Гогия тоже замолчал, но через некоторое время тихонько замурлыкал, выбирая ноту, с которой можно начать, и начал неожиданно, точно случайно коснулся нужной струны или наступил на скрипучую половицу, тихо начал, осторожно свое «Сулико» по-грузински, так, для души. Старый певец, хотел увидеть края свои, он знал: песня поможет. На солдат потянуло диким Кавказом, небо стало синим, гулко заплескали волны о скалистый берег, накатывались, шурша галькой, и снова увлекали ее в пучины моря. И странно, грусть Гогии о Кавказе пахнула грустью о Волге, о Сибири, о Рязани и Вологде… Сперва робко, откашливаясь, один, другой, третий голоса стали пристраиваться к переливчатому баритону Гогин. Грузинские и русские слова слились в одном дыхании щемящей сердце мелодии.
Этот нудный марш претил Маслию. Скорей бы он завершился — и в бой. Когда в жилах огонь, можно отвести душу, расплатиться за жену и дочку, расплатиться бесшабашно и бесконтрольно. Там, в бою, можно ощутить на лице жар близкой — в упор — автоматной очереди, взрыв гранаты, сцепиться накоротке.
Проезжая мимо верхом, замполит Сидоров затянул:
И ее с гоготом, вразнобой подхватили.
Скоро запевалы выдохлись, и только звяканье оружия, топот ботинок, скрип каруц, бричек, фырканье лошадей, приглушенная ругань повозочных выдавали, что в черноте ночи движется большая масса вооруженных людей.
Колонна втянулась в село, где все было на месте: и скотина, и домашний скарб, но ни одной живой души.
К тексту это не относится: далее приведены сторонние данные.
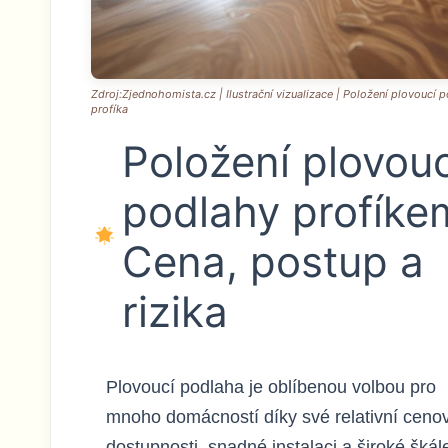
Zdroj:Zjednohomista.cz | Ilustrační vizualizace | Položení plovoucí 
profíka
Položení plovouc
podlahy profíke
Cena, postup a
rizika
Plovoucí podlaha je oblíbenou volbou pro
mnoho domácností díky své relativní ceno
dostupnosti, snadné instalaci a široké škál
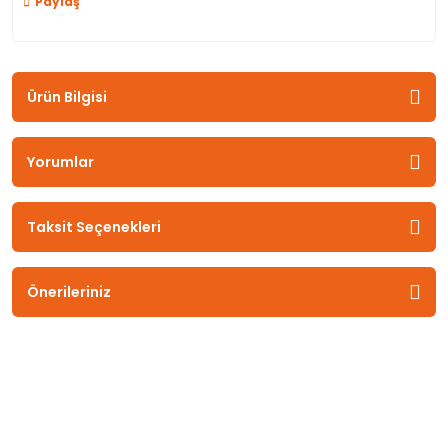
Paylaş
Ürün Bilgisi
Yorumlar
Taksit Seçenekleri
Önerileriniz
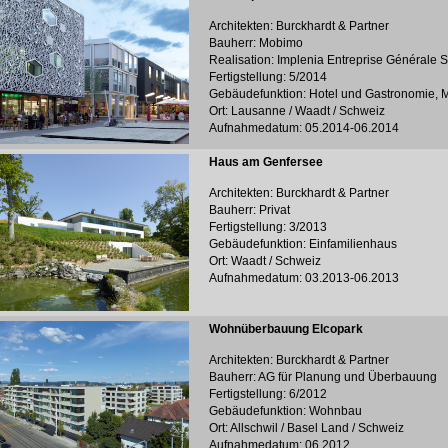
Architekten: Burckhardt & Partner
Bauherr: Mobimo
Realisation: Implenia Entreprise Générale 
Fertigstellung: 5/2014
Gebäudefunktion: Hotel und Gastronomie, Mu
Ort: Lausanne / Waadt / Schweiz
Aufnahmedatum: 05.2014-06.2014
Haus am Genfersee
Architekten: Burckhardt & Partner
Bauherr: Privat
Fertigstellung: 3/2013
Gebäudefunktion: Einfamilienhaus
Ort: Waadt / Schweiz
Aufnahmedatum: 03.2013-06.2013
Wohnüberbauung Elcopark
Architekten: Burckhardt & Partner
Bauherr: AG für Planung und Überbauung
Fertigstellung: 6/2012
Gebäudefunktion: Wohnbau
Ort: Allschwil / Basel Land / Schweiz
Aufnahmedatum: 06.2012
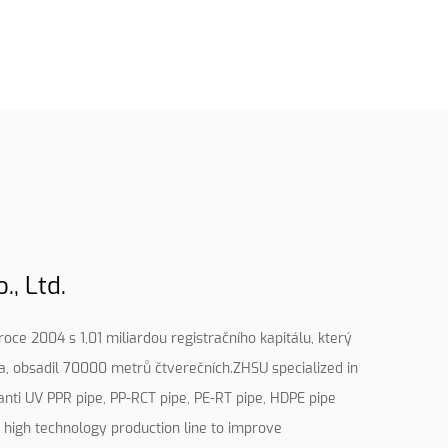
, Ltd.
oce 2004 s 1,01 miliardou registračního kapitálu, který
na, obsadil 70000 metrů čtverečních.ZHSU specialized in
 anti UV PPR pipe, PP-RCT pipe, PE-RT pipe, HDPE pipe
d high technology production line to improve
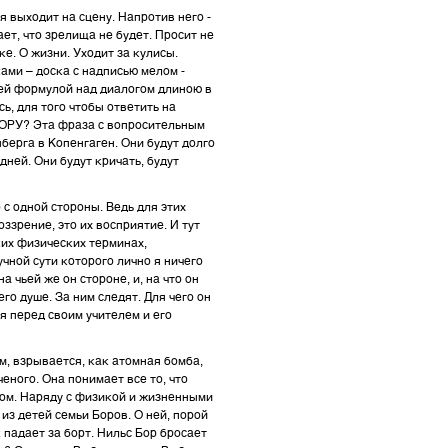
я выходит на сцену. Напротив него -
ет, что зрелища не будет. Просит не
ке. О жизни. Уходит за кулисы.
ками – доска с надписью мелом -
ей формулой над диалогом длиною в
ь, для того чтобы ответить на
ОРУ? Эта фраза с вопросительным
берга в Копенгаген. Они будут долго
дней. Они будут кричать, будут
с одной стороны. Ведь для этих
оззрение, это их восприятие. И тут
ких физических терминах,
чной сути которого лично я ничего
 чьей же он стороне, и, на что он
го душе. За ним следят. Для чего он
 перед своим учителем и его
м, взрывается, как атомная бомба,
еного. Она понимает все то, что
умом. Наряду с физикой и жизненными
з детей семьи Боров. О ней, порой
 падает за борт. Нильс Бор бросает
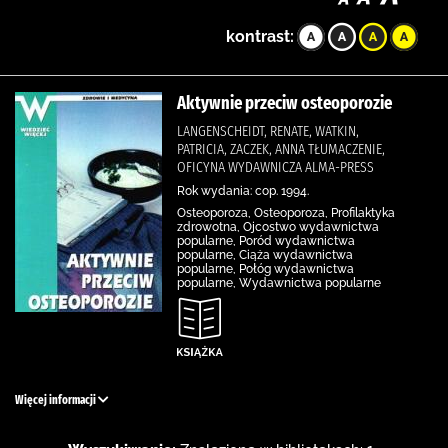
kontrast:
Aktywnie przeciw osteoporozie
LANGENSCHEIDT, RENATE, WATKIN,
PATRICIA, ZACZEK, ANNA TŁUMACZENIE,
OFICYNA WYDAWNICZA ALMA-PRESS
Rok wydania: cop. 1994.
Osteoporoza, Osteoporoza, Profilaktyka
zdrowotna, Ojcostwo wydawnictwa
popularne, Poród wydawnictwa
popularne, Ciąża wydawnictwa
popularne, Połóg wydawnictwa
popularne, Wydawnictwa popularne
Więcej informacji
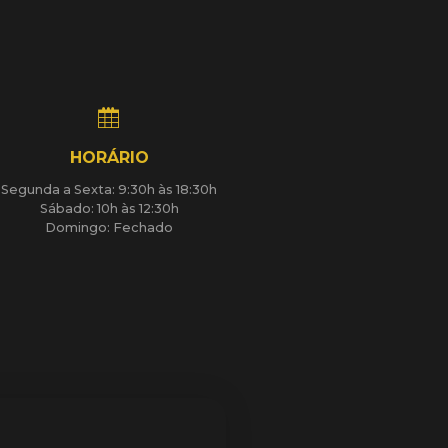
HORÁRIO
Segunda a Sexta: 9:30h às 18:30h
Sábado: 10h às 12:30h
Domingo: Fechado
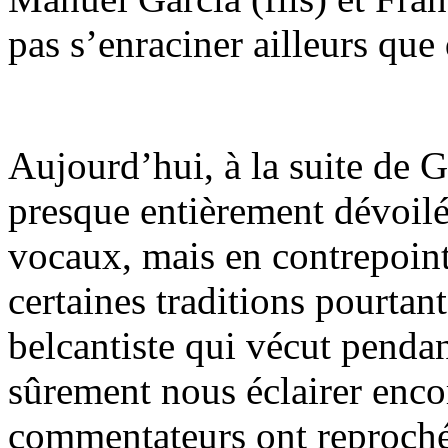
pas s’enraciner ailleurs que
Aujourd’hui, à la suite de G
presque entièrement dévoil
vocaux, mais en contrepoint
certaines traditions pourta
belcantiste qui vécut penda
sûrement nous éclairer enco
commentateurs ont reproché 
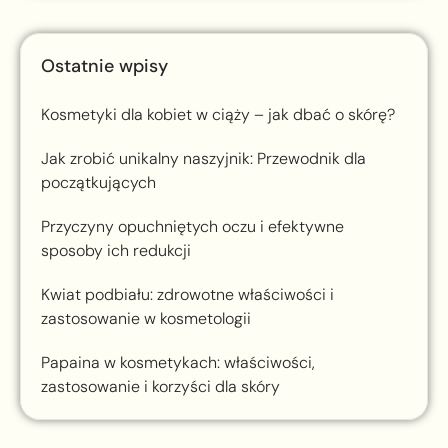
Ostatnie wpisy
Kosmetyki dla kobiet w ciąży – jak dbać o skórę?
Jak zrobić unikalny naszyjnik: Przewodnik dla
początkujących
Przyczyny opuchniętych oczu i efektywne
sposoby ich redukcji
Kwiat podbiału: zdrowotne właściwości i
zastosowanie w kosmetologii
Papaina w kosmetykach: właściwości,
zastosowanie i korzyści dla skóry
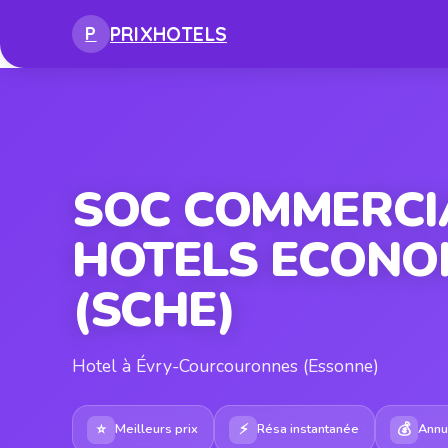
PRIX
HOTELS
P
SOC COMMERCI
HOTELS ECONO
(SCHE)
Hotel à Évry-Courcouronnes (Essonne)
⭐
⚡
💰
Meilleurs prix
Résa instantanée
Annul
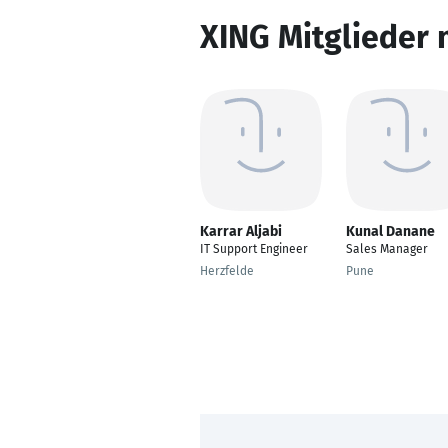
XING Mitglieder 
Karrar Aljabi
Kunal Danane
IT Support Engineer
Sales Manager
Herzfelde
Pune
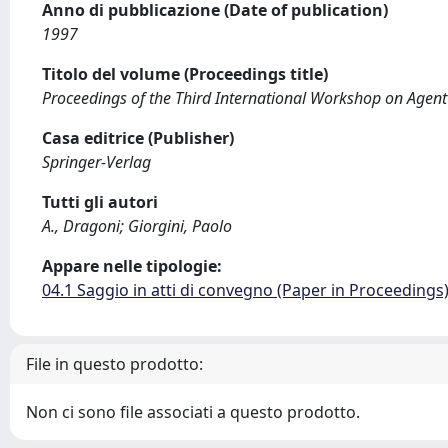
Anno di pubblicazione (Date of publication)
1997
Titolo del volume (Proceedings title)
Proceedings of the Third International Workshop on Agent
Casa editrice (Publisher)
Springer-Verlag
Tutti gli autori
A., Dragoni; Giorgini, Paolo
Appare nelle tipologie:
04.1 Saggio in atti di convegno (Paper in Proceedings
File in questo prodotto:
Non ci sono file associati a questo prodotto.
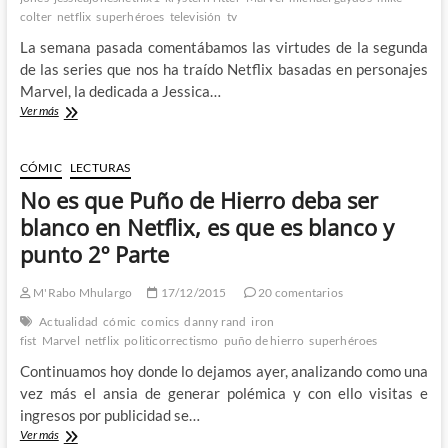
colter
netflix
superhéroes
televisión
tv
Parte
La semana pasada comentábamos las virtudes de la segunda
de las series que nos ha traído Netflix basadas en personajes
Marvel, la dedicada a Jessica…
Jessica
Ver más
Jones
ha
llegado
CÓMIC
LECTURAS
a
No es que Puño de Hierro deba ser
Netflix
y
blanco en Netflix, es que es blanco y
no
punto 2º Parte
ha
sido
tan
M'Rabo Mhulargo
17/12/2015
20 comentarios
perfecta
Actualidad
cómic
comics
danny rand
iron
como
fist
Marvel
netflix
politicorrectismo
puño de hierro
superhéroes
nos
hubiese
Continuamos hoy donde lo dejamos ayer, analizando como una
gustado
vez más el ansia de generar polémica y con ello visitas e
–
ingresos por publicidad se…
2º
Parte
No
Ver más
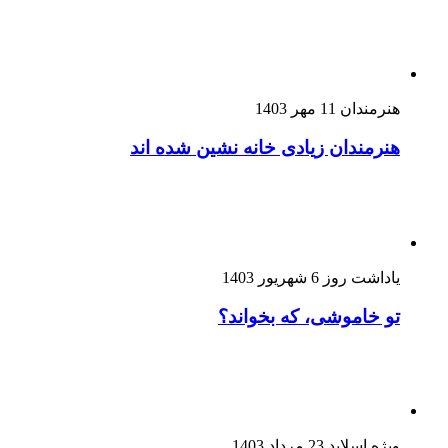
هنرمندان
11 مهر 1403
هنرمندان زیادی خانه نشین شده اند
یاداشت روز
6 شهریور 1403
تو خاموشی، که بخواند؟
ویژه اسلاید
23 مرداد 1403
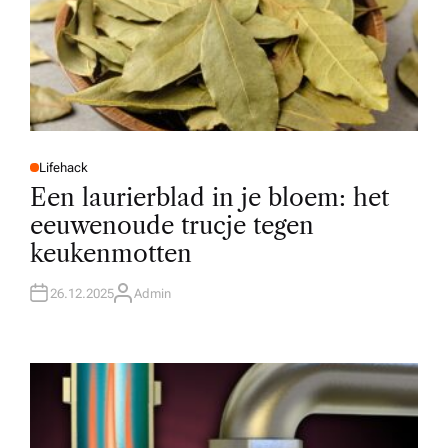
Lifehack
P
O
Een laurierblad in je bloem: het
S
T
eeuwenoude trucje tegen
E
D
keukenmotten
I
N
26.12.2025
Admin
A
U
T
H
O
R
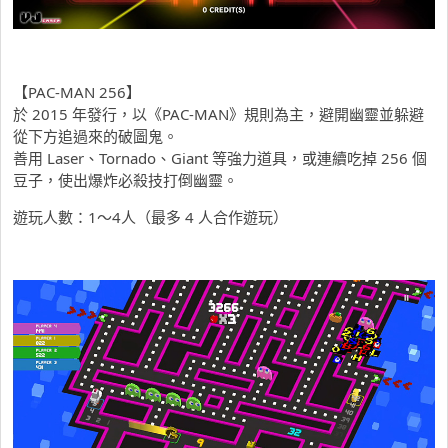
【PAC-MAN 256】
於 2015 年發行，以《PAC-MAN》規則為主，避開幽靈並躲避
從下方追過來的破圖鬼。
善用 Laser、Tornado、Giant 等強力道具，或連續吃掉 256 個
豆子，使出爆炸必殺技打倒幽靈。
遊玩人數：1～4人（最多 4 人合作遊玩）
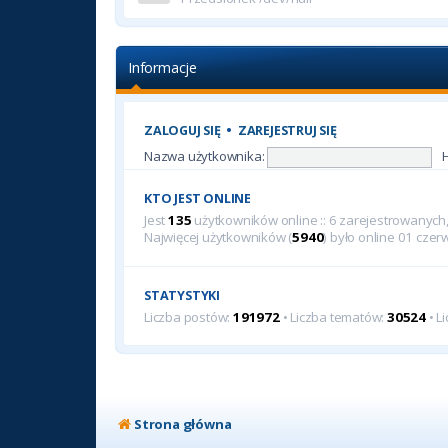
Informacje
ZALOGUJ SIĘ
•
ZAREJESTRUJ SIĘ
Nazwa użytkownika:
KTO JEST ONLINE
Jest
135
użytkowników online :: 6 zarejestrowanych, 
Najwięcej użytkowników (
5940
) było online 01 cze
STATYSTYKI
Liczba postów:
191972
• Liczba tematów:
30524
• L
Strona główna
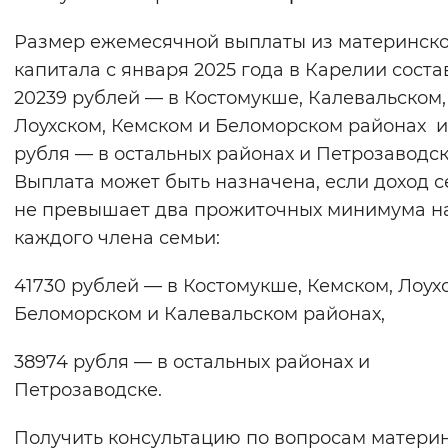
Размер ежемесячной выплаты из материнск
капитала с января 2025 года в Карелии соста
20239 рублей — в Костомукше, Калевальском,
Лоухском, Кемском и Беломорском районах и
рубля — в остальных районах и Петрозаводск
Выплата может быть назначена, если доход 
не превышает два прожиточных минимума н
каждого члена семьи:
41730 рублей — в Костомукше, Кемском, Лоух
Беломорском и Калевальском районах,
38974 рубля — в остальных районах и
Петрозаводске.
Получить консультацию по вопросам матери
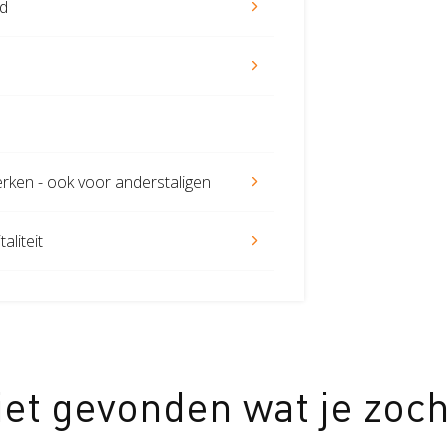
nd
erken - ook voor anderstaligen
aliteit
iet gevonden wat je zoch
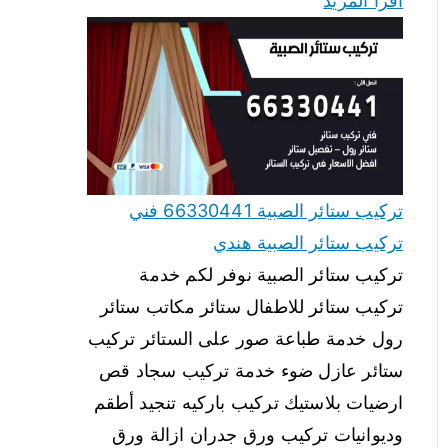
اقرأ المزيد
تركيب ستائر الصبية 66330441 فني
تركيب ستائر الصبية هندي
تركيب ستائر الصبية نوفر لكم خدمة
تركيب ستائر للاطفال ستائر مكاتب ستائر
رول خدمة طباعة صور على الستائر تركيب
ستائر عازل ضوء خدمة تركيب سجاد قص
ارضيات بلاستيك تركيب باركيه تنجيد أطقم
وديوانيات تركيب ورق جدران ازالة ورق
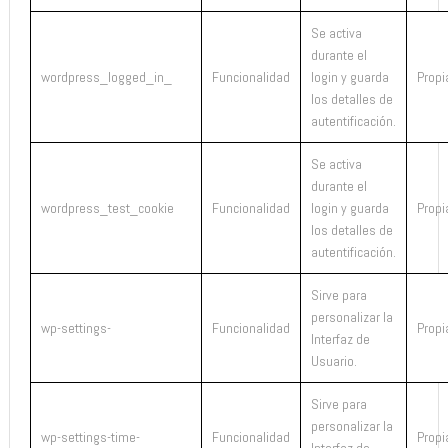
Se activa
durante el
wordpress_logged_in_
Funcionalidad
login y guarda
Propi
los detalles de
autentificación.
Se activa
durante el
wordpress_test_cookie
Funcionalidad
login y guarda
Propi
los detalles de
autentificación.
Sirve para
personalizar la
wp-settings-
Funcionalidad
Propi
Interfaz de
Usuario.
Sirve para
personalizar la
wp-settings-time-
Funcionalidad
Propi
Interfaz de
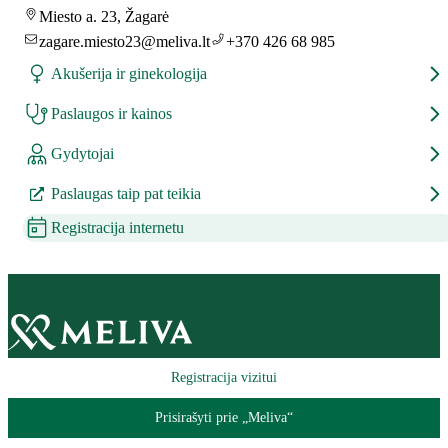
Miesto a. 23, Žagarė
zagare.miesto23@meliva.lt
+370 426 68 985
Akušerija ir ginekologija
Paslaugos ir kainos
Gydytojai
Paslaugas taip pat teikia
Registracija internetu
Registracija vizitui
Prisirašyti prie „Meliva“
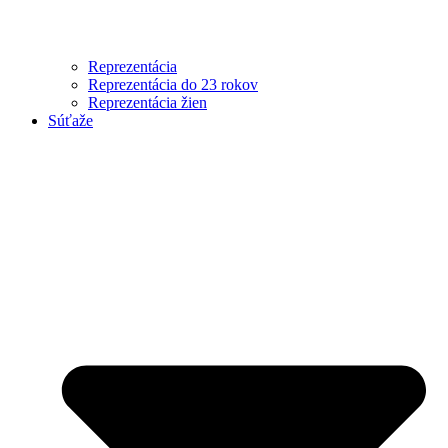
Reprezentácia
Reprezentácia do 23 rokov
Reprezentácia žien
Súťaže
Словно людям, которые здесь жили и не помышляли ни о чем другом, кроме своих будничных забот, вдруг пришлось спасаться от вулканической лавы, и они, кто в чем был, в один час бросили свои очаги.
Головная часть колонны начала разваливаться надвое — занимать дома, въезжать во дворы, галдеть, кто-то кого-то ругал, другой звал какого-то Кислицына. Затрещали ворота, изгороди. Ржала лошадь. Мелькал свет ручных фонарей, выхватывая из темноты спины, оглобли, лошадиные морды, углы мазанок, соломенные карнизы. Навозный, земной дух деревни пахнул на солдат густым насиженным жильем людей.
— Вилов! — окликнул верховой, командир хозвзвода Симонов, и указал на избенку: — Занимай эту. Потом придешь к комбату. Второй домишка с краю.
Рота с обозом свернула. Маслий ткнулся в ворота — заперты. Перемахнул через плетень, выломал задвижку, прибитую к столбам, распахнул створы.
— Давай! — махнул повозочным, а сам поднялся на приступок, служивший крыльцом, и толкнул дверь — не поддается. Попробовал надавить плечом — трещит, а выдерживает.